(Consigne A)
Présentez sous forme de liste le paragraphe de l'article sur l'exclusion numérique qui commence par « Mais les meilleurs résultats », en conservant ses faits principaux.

(Texte de lecture)

******************************

Les « précaires digitaux » sont également privés des ressources et opportunités qui s’offrent sur internet : trouver un logement, rechercher un travail, consommer malin et moins cher, accéder à la culture et à l’information, organiser ses déplacements… Plus le numérique s’étend et plus les inégalités se creusent. « Par exemple, les habitants de territoires dépourvus de connexion internet risquent de rester à l’écart des progrès de la télémédecine et des applications mobiles de santé », souligne Cédric Colson, directeur de Scani, une coopérative d’accès à internet. Enfin, l’exclusion digitale aggrave et accentue l’isolement social, en ajoutant à la difficulté concrète de communiquer avec ses proches le sentiment d’être dépassé.

 

Le bus numérique fait le plein

Face à ces difficultés, de nombreux acteurs (associations, collectivités, entreprises, pouvoirs publics…) se mobilisent pour trouver des solutions. À commencer par la création d’une offre numérique accessible à tous. « Nous militons auprès des pouvoirs publics pour la mise en place d’un tarif internet de première nécessité, sur le modèle de l’électricité », déclare Florent Guéguen, directeur général de la FNARS**. Sans attendre une solution nationale, les initiatives locales se multiplient. Emmaüs Connect, par exemple, s’est associé à un opérateur téléphonique pour fournir des forfaits à bas prix.

Mais les meilleurs résultats portent sur le coût de l’équipement, grâce au recyclage. « Nous reconditionnons les ordinateurs donnés par les entreprises et les administrations, avant de les offrir à moindre coût ou en prêt gratuit aux personnes en difficulté », explique Florian Le Berre, le directeur de Défis. L’association a ainsi pu équiper 1800 foyers du pays lorientais, où elle est implantée.

Les acteurs de l’e-inclusion s’investissent également dans l’alphabétisation et la formation digitales. En pointe dans ce combat, l’association Espace Numérique Sud Charente (ENSC) a lancé un bus numérique, embarquant wifi et formateurs pour des séances hebdomadaires d’initiation au web dans les communes rurales et les maisons de retraite du Sud Charente. « Nous répondons à des besoins très divers : une personne âgée qui veut échanger par internet avec ses petits-enfants, un agriculteur qui doit gérer ses comptes en ligne, un demandeur d’emploi qui a besoin d’un profil professionnel sur un réseau social… », relate Didier Jamot-Aupetit, un responsable d’ENSC.

******************************

(Données fournies)
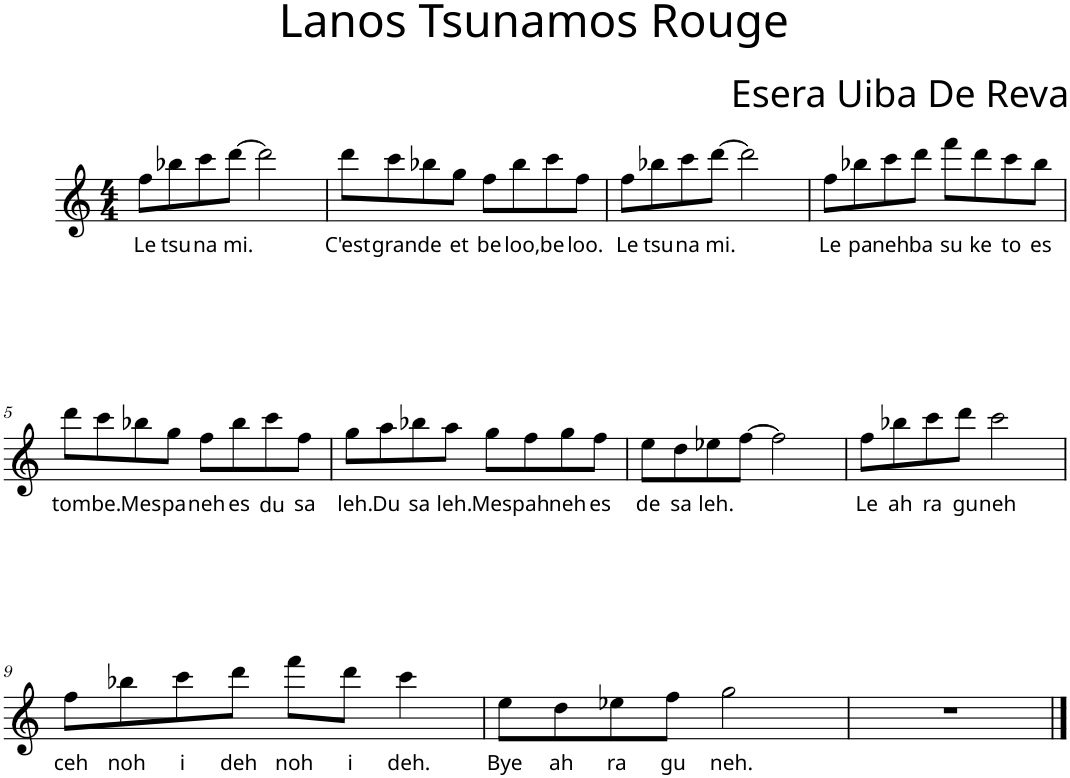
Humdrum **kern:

**kern	**text
*part1	*part1
*staff1	*staff1
*I"Piano	*
*I'Pno.	*
*clefG2	*
*k[]	*
*M4/4	*
=1	=1
!	!LO:LY:b
8ff\L	Le
!	!LO:LY:b
8bb-X\	tsu
!	!LO:LY:b
8ccc\	na
!	!LO:LY:b
[8ddd\J	mi.
2ddd\]	.
=2	=2
!	!LO:LY:b
8ddd\L	C'est
!	!LO:LY:b
8ccc\	gran
!	!LO:LY:b
8bb-X\	de
!	!LO:LY:b
8gg\J	et
!	!LO:LY:b
8ff\L	be
!	!LO:LY:b
8bb-\	loo,
!	!LO:LY:b
8ccc\	be
!	!LO:LY:b
8ff\J	loo.
=3	=3
!	!LO:LY:b
8ff\L	Le
!	!LO:LY:b
8bb-X\	tsu
!	!LO:LY:b
8ccc\	na
!	!LO:LY:b
[8ddd\J	mi.
2ddd\]	.
=4	=4
!	!LO:LY:b
8ff\L	Le
!	!LO:LY:b
8bb-X\	pa
!	!LO:LY:b
8ccc\	neh
!	!LO:LY:b
8ddd\J	ba
!	!LO:LY:b
8fff\L	su
!	!LO:LY:b
8ddd\	ke
!	!LO:LY:b
8ccc\	to
!	!LO:LY:b
8bb-\J	es
!!LO:LB:g=z
=5	=5
!	!LO:LY:b
8ddd\L	tom
!	!LO:LY:b
8ccc\	be.
!	!LO:LY:b
8bb-X\	Mes
!	!LO:LY:b
8gg\J	pa
!	!LO:LY:b
8ff\L	neh
!	!LO:LY:b
8bb-\	es
!	!LO:LY:b
8ccc\	du
!	!LO:LY:b
8ff\J	sa
=6	=6
!	!LO:LY:b
8gg\L	leh.
!	!LO:LY:b
8aa\	Du
!	!LO:LY:b
8bb-X\	sa
!	!LO:LY:b
8aa\J	leh.
!	!LO:LY:b
8gg\L	Mes
!	!LO:LY:b
8ff\	pah
!	!LO:LY:b
8gg\	neh
!	!LO:LY:b
8ff\J	es
=7	=7
!	!LO:LY:b
8ee\L	de
!	!LO:LY:b
8dd\	sa
!	!LO:LY:b
8ee-X\	leh.
[8ff\J	.
2ff\]	.
=8	=8
!	!LO:LY:b
8ff\L	Le
!	!LO:LY:b
8bb-X\	ah
!	!LO:LY:b
8ccc\	ra
!	!LO:LY:b
8ddd\J	gu
!	!LO:LY:b
2ccc\	neh
!!LO:LB:g=z
=9	=9
!	!LO:LY:b
8ff\L	ceh
!	!LO:LY:b
8bb-X\	noh
!	!LO:LY:b
8ccc\	i
!	!LO:LY:b
8ddd\J	deh
!	!LO:LY:b
8fff\L	noh
!	!LO:LY:b
8ddd\J	i
!	!LO:LY:b
4ccc\	deh.
=10	=10
!	!LO:LY:b
8ee\L	Bye
!	!LO:LY:b
8dd\	ah
!	!LO:LY:b
8ee-X\	ra
!	!LO:LY:b
8ff\J	gu
!	!LO:LY:b
2gg\	neh.
=11	=11
1r	.
==	==
*-	*-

******************************

(Consigne B)
Recopiez l'intégralité du listing en substituant « Clavecin » à « Piano » et en laissant tout le reste intact. N'incluez pas les images dans votre réponse.

(Corrigé A)
- Les meilleurs résultats portent sur le coût de l'équipement, grâce au recyclage.
- L'association Défis, dirigée par Florian Le Berre, reconditionne les ordinateurs donnés par les entreprises et les administrations.
- Elle les offre ensuite à moindre coût ou en prêt gratuit aux personnes en difficulté.
- Elle a ainsi équipé 1800 foyers du pays lorientais, où elle est implantée.

(Corrigé B)
Humdrum **kern:

**kern	**text
*part1	*part1
*staff1	*staff1
*I"Clavecin	*
*I'Pno.	*
*clefG2	*
*k[]	*
*M4/4	*
=1	=1
!	!LO:LY:b
8ff\L	Le
!	!LO:LY:b
8bb-X\	tsu
!	!LO:LY:b
8ccc\	na
!	!LO:LY:b
[8ddd\J	mi.
2ddd\]	.
=2	=2
!	!LO:LY:b
8ddd\L	C'est
!	!LO:LY:b
8ccc\	gran
!	!LO:LY:b
8bb-X\	de
!	!LO:LY:b
8gg\J	et
!	!LO:LY:b
8ff\L	be
!	!LO:LY:b
8bb-\	loo,
!	!LO:LY:b
8ccc\	be
!	!LO:LY:b
8ff\J	loo.
=3	=3
!	!LO:LY:b
8ff\L	Le
!	!LO:LY:b
8bb-X\	tsu
!	!LO:LY:b
8ccc\	na
!	!LO:LY:b
[8ddd\J	mi.
2ddd\]	.
=4	=4
!	!LO:LY:b
8ff\L	Le
!	!LO:LY:b
8bb-X\	pa
!	!LO:LY:b
8ccc\	neh
!	!LO:LY:b
8ddd\J	ba
!	!LO:LY:b
8fff\L	su
!	!LO:LY:b
8ddd\	ke
!	!LO:LY:b
8ccc\	to
!	!LO:LY:b
8bb-\J	es
!!LO:LB:g=z
=5	=5
!	!LO:LY:b
8ddd\L	tom
!	!LO:LY:b
8ccc\	be.
!	!LO:LY:b
8bb-X\	Mes
!	!LO:LY:b
8gg\J	pa
!	!LO:LY:b
8ff\L	neh
!	!LO:LY:b
8bb-\	es
!	!LO:LY:b
8ccc\	du
!	!LO:LY:b
8ff\J	sa
=6	=6
!	!LO:LY:b
8gg\L	leh.
!	!LO:LY:b
8aa\	Du
!	!LO:LY:b
8bb-X\	sa
!	!LO:LY:b
8aa\J	leh.
!	!LO:LY:b
8gg\L	Mes
!	!LO:LY:b
8ff\	pah
!	!LO:LY:b
8gg\	neh
!	!LO:LY:b
8ff\J	es
=7	=7
!	!LO:LY:b
8ee\L	de
!	!LO:LY:b
8dd\	sa
!	!LO:LY:b
8ee-X\	leh.
[8ff\J	.
2ff\]	.
=8	=8
!	!LO:LY:b
8ff\L	Le
!	!LO:LY:b
8bb-X\	ah
!	!LO:LY:b
8ccc\	ra
!	!LO:LY:b
8ddd\J	gu
!	!LO:LY:b
2ccc\	neh
!!LO:LB:g=z
=9	=9
!	!LO:LY:b
8ff\L	ceh
!	!LO:LY:b
8bb-X\	noh
!	!LO:LY:b
8ccc\	i
!	!LO:LY:b
8ddd\J	deh
!	!LO:LY:b
8fff\L	noh
!	!LO:LY:b
8ddd\J	i
!	!LO:LY:b
4ccc\	deh.
=10	=10
!	!LO:LY:b
8ee\L	Bye
!	!LO:LY:b
8dd\	ah
!	!LO:LY:b
8ee-X\	ra
!	!LO:LY:b
8ff\J	gu
!	!LO:LY:b
2gg\	neh.
=11	=11
1r	.
==	==
*-	*-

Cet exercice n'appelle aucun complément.